Meanwhile, mix one 16-oz. package frozen chopped spinach, thawed, drained, one 16-oz. container whole-milk ricotta, 4 oz. cream cheese, room temperature, and 3 oz. Parmesan, finely grated, in a large bowl to combine, then mix in 1½ cups heavy cream. Season with freshly ground black pepper and add remaining 1 tsp. Diamond Crystal or ½ tsp. Morton kosher salt.
Pour a scant ½ cup tomato sauce into prepared baking dish and spread into a thin layer just to coat. Place 3 dried lasagna noodles in a single layer on top. Spread 1 cup spinach mixture over evenly. Pour ½ cup sauce on top and spread over evenly. Starting with another layer of noodles, repeat process to create 4 more layers. Sprinkle a thin layer of finely grated Parmesan on top and cover pan with foil.
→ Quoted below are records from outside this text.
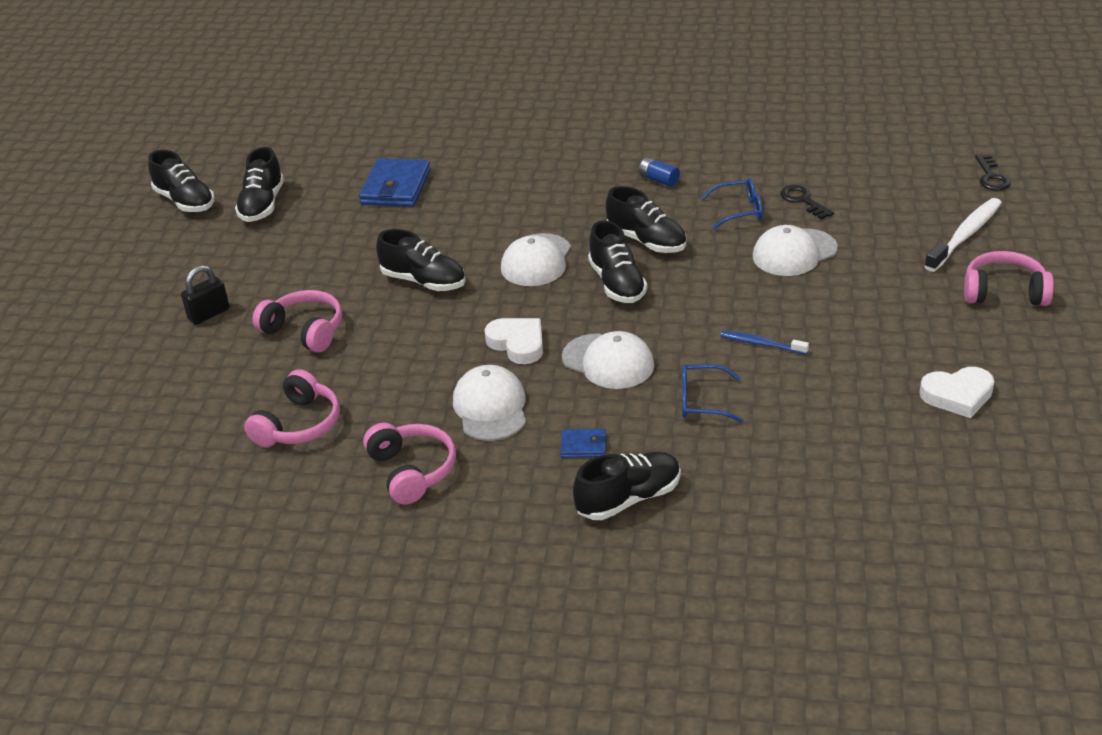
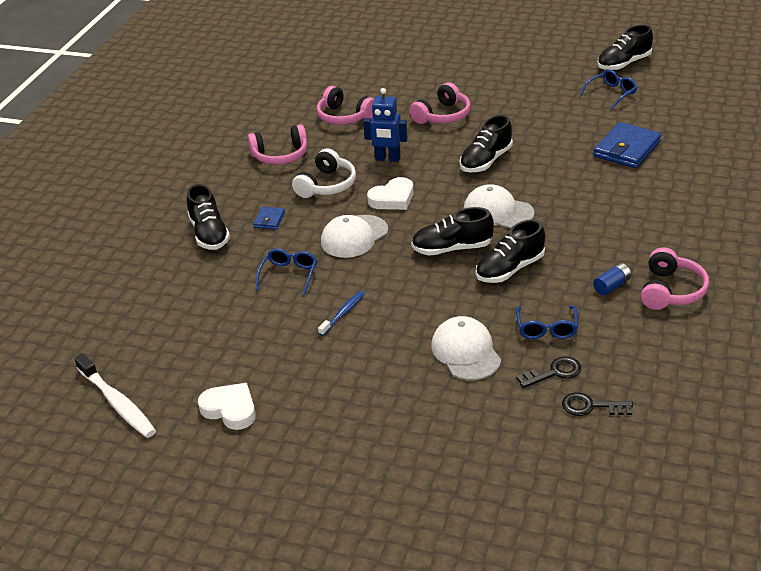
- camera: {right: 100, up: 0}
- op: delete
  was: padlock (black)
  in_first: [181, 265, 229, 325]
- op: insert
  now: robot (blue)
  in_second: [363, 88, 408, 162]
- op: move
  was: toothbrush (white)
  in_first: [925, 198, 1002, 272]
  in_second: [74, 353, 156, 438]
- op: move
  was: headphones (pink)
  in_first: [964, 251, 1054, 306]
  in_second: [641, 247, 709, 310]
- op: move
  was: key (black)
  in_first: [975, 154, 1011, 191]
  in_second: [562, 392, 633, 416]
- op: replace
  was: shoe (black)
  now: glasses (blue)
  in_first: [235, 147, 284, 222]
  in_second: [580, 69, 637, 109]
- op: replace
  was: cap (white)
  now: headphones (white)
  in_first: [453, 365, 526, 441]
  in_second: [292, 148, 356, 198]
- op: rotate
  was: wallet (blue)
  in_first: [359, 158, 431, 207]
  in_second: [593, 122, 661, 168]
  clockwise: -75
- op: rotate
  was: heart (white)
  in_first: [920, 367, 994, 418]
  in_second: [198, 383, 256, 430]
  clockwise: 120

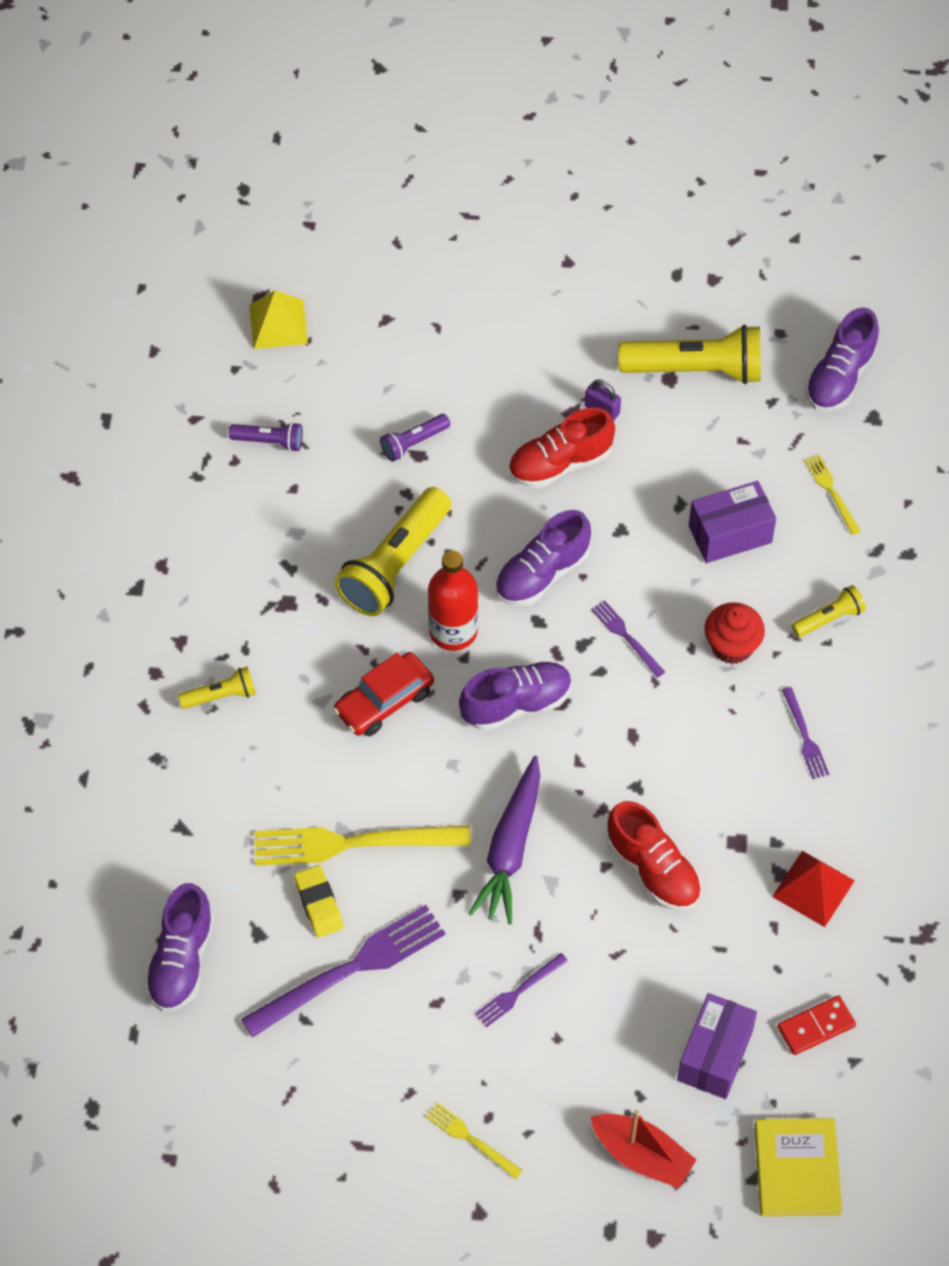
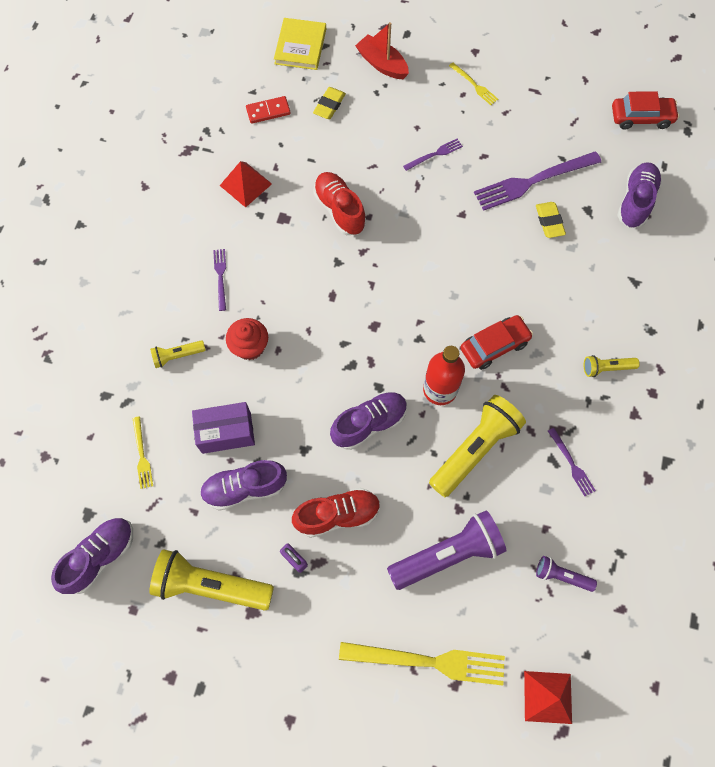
- camera: {right: -170, up: 10}
- op: delete
  was: carrot (purple)
  in_first: [468, 756, 540, 924]
- op: insert
  now: car (red)
  in_second: [612, 91, 679, 130]
- op: move
  was: fork (yellow)
  in_first: [254, 825, 471, 866]
  in_second: [339, 642, 505, 686]
- op: move
  was: shoe (purple)
  in_first: [459, 661, 572, 731]
  in_second: [200, 460, 287, 511]
- op: move
  was: fork (purple)
  in_first: [591, 600, 665, 678]
  in_second: [548, 428, 596, 496]
- op: replace
  was: box (purple)
  now: eraser (yellow)
  in_first: [677, 993, 757, 1099]
  in_second: [313, 87, 346, 119]
- op: recolor
  was: pyramid (yellow)
  now: pyramid (red)
  in_first: [249, 290, 308, 349]
  in_second: [524, 671, 572, 724]
- op: resize
  was: flashlight (purple)
  in_first: [380, 414, 450, 462]
  in_second: [387, 510, 507, 590]
  ratio: 2.01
If not making ahead, bake lasagna 45 minutes. Heat broiler. Uncover lasagna and broil until top is golden brown and bubbly, about 4 minutes.
Do ahead: Lasagna can be assembled 3 months ahead; cover tightly and freeze. Bake, covered, in a 375° oven 45 minutes. Uncover and bake 10 minutes more. Broil about 3 minutes.